Regan sees to it that despite their mishap with the dress, the wedding goes off without a hitch, all things considered.  She also saves Katie when she finally ODs in their hotel room bathroom.  To rouse her unconscious friend, Regan puts her fingers down Katie’s throat to induce vomiting.  As a life-long bulimic, Regan knows just how it’s done.  Her bridesmaid’s dress stained with Katie’s vomit, Regan makes sure that Becky gets to walk down the aisle.

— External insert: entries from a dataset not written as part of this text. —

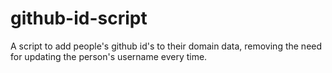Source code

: # github-id-script
A script to add people's github id's to their domain data, removing the need for updating the person's username every time.
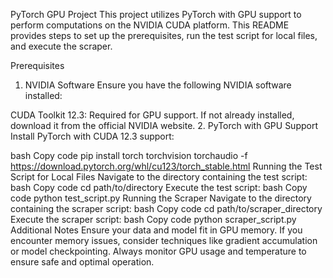 PyTorch GPU Project
This project utilizes PyTorch with GPU support to perform computations on the NVIDIA CUDA platform. This README provides steps to set up the prerequisites, run the test script for local files, and execute the scraper.

Prerequisites
1. NVIDIA Software
Ensure you have the following NVIDIA software installed:

CUDA Toolkit 12.3: Required for GPU support. If not already installed, download it from the official NVIDIA website.
2. PyTorch with GPU Support
Install PyTorch with CUDA 12.3 support:

bash
Copy code
pip install torch torchvision torchaudio -f https://download.pytorch.org/whl/cu123/torch_stable.html
Running the Test Script for Local Files
Navigate to the directory containing the test script:
bash
Copy code
cd path/to/directory
Execute the test script:
bash
Copy code
python test_script.py
Running the Scraper
Navigate to the directory containing the scraper script:
bash
Copy code
cd path/to/scraper_directory
Execute the scraper script:
bash
Copy code
python scraper_script.py
Additional Notes
Ensure your data and model fit in GPU memory. If you encounter memory issues, consider techniques like gradient accumulation or model checkpointing.
Always monitor GPU usage and temperature to ensure safe and optimal operation.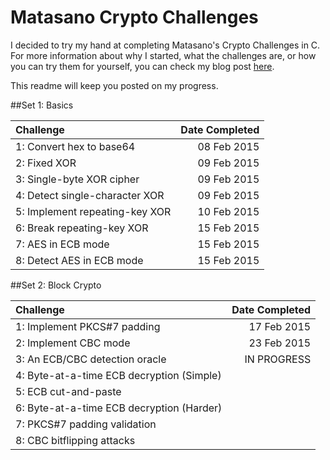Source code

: # Matasano Crypto Challenges

I decided to try my hand at completing Matasano's Crypto Challenges in C. For more information about why I started, what the challenges are, or how you can try them for yourself, you can check my blog post [here](http://www.spdcx.net/2015/02/0x003-matasano-crypto-challenges-c.html). 

This readme will keep you posted on my progress.


##Set 1: Basics

| Challenge                        | Date Completed |
| :------------------------------- | -------------: |
| 1: Convert hex to base64         |    08 Feb 2015 |
| 2: Fixed XOR                     |    09 Feb 2015 |
| 3: Single-byte XOR cipher        |    09 Feb 2015 |
| 4: Detect single-character XOR   |    09 Feb 2015 |
| 5: Implement repeating-key XOR   |    10 Feb 2015 |
| 6: Break repeating-key XOR       |    15 Feb 2015 |
| 7: AES in ECB mode               |    15 Feb 2015 |
| 8: Detect AES in ECB mode        |    15 Feb 2015 ||

##Set 2: Block Crypto

| Challenge                                   | Date Completed |
| :------------------------------------------ | -------------: |
| 1: Implement PKCS#7 padding                 |    17 Feb 2015 |
| 2: Implement CBC mode                       |    23 Feb 2015 |
| 3: An ECB/CBC detection oracle              |    IN PROGRESS |
| 4: Byte-at-a-time ECB decryption (Simple)   |                |
| 5: ECB cut-and-paste                        |                |
| 6: Byte-at-a-time ECB decryption (Harder)   |                |
| 7: PKCS#7 padding validation                |                |
| 8: CBC bitflipping attacks                  |                ||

The exhausted "B-Girls" watch the wedding from a bench

The film could have ended with the three friends watching the “fat” other marry her nice beau, but Headland caps the evening with the party.  Clyde publically and graphically declares his love for Gena; Katie and Joe dance romantically; Regan mouths to Trevor that he should call her.  That Clyde and Gena get back together seems contrived.  But because Becky and Dale can’t really be the romantic couple, since they’re already getting married and because Becky is fat, the film needs another couple to pin its hopes on.  Katie and Joe are played for laughs, even though Joe is the most decent character in the film.  And Regan is too much like Hannibal Lector (as the other characters call her) to be redeemed.  So Gena and Clyde win the happy ending.

Bridesmaids looks like a children’s bedtime story compared to Bachelorette’s Grimm’s fairy tale.  The gross humor in Bridesmaids was situation-based; in Bachelorette, it’s character-based.  Is it radical to see women behaving badly?  Maybe, but it’s not behavior I need to see to even out gender inequality.  (I don’t go to movies in which men behave badly either.  It’s just not my thing.)  Is it radical to see women drink to excess and do enough coke to make their noses bleed?  Maybe, but again, I don’t need to see that to believe that women are as tough as men.  I don’t mind seeing women characters who are mean and emotionally ugly (I liked Young Adult very much); I love a good satire as much as the next person.  And Bachelorettes made me laugh, in spite of myself.  But as Owen Gleiberman said in his Entertainment Weekly review, “You’ll laugh, maybe a lot, but you won’t feel great about it in the morning.”

Headland’s play got mostly positive reviews when it was produced at Second Stage in New York in 2010, especially in the New York Times, where Charles Isherwood praised Headland’s “incisive humor and insight.”  The Backstage reviewer found the play shallow.  On the basis of the reviews I read, I remember deciding not to see it.

But the buzz-worthy film did very well during its on-demand release, becoming iTunes’s No. 1 movie rental three weeks before it opened in movie theatres (see ABC.com).  It broke a record and some think it might set a new trend for film distribution.

I want to be glad for a film written and directed by a woman that’s getting so much notice.  But Bachelorette makes me feel mostly queasy.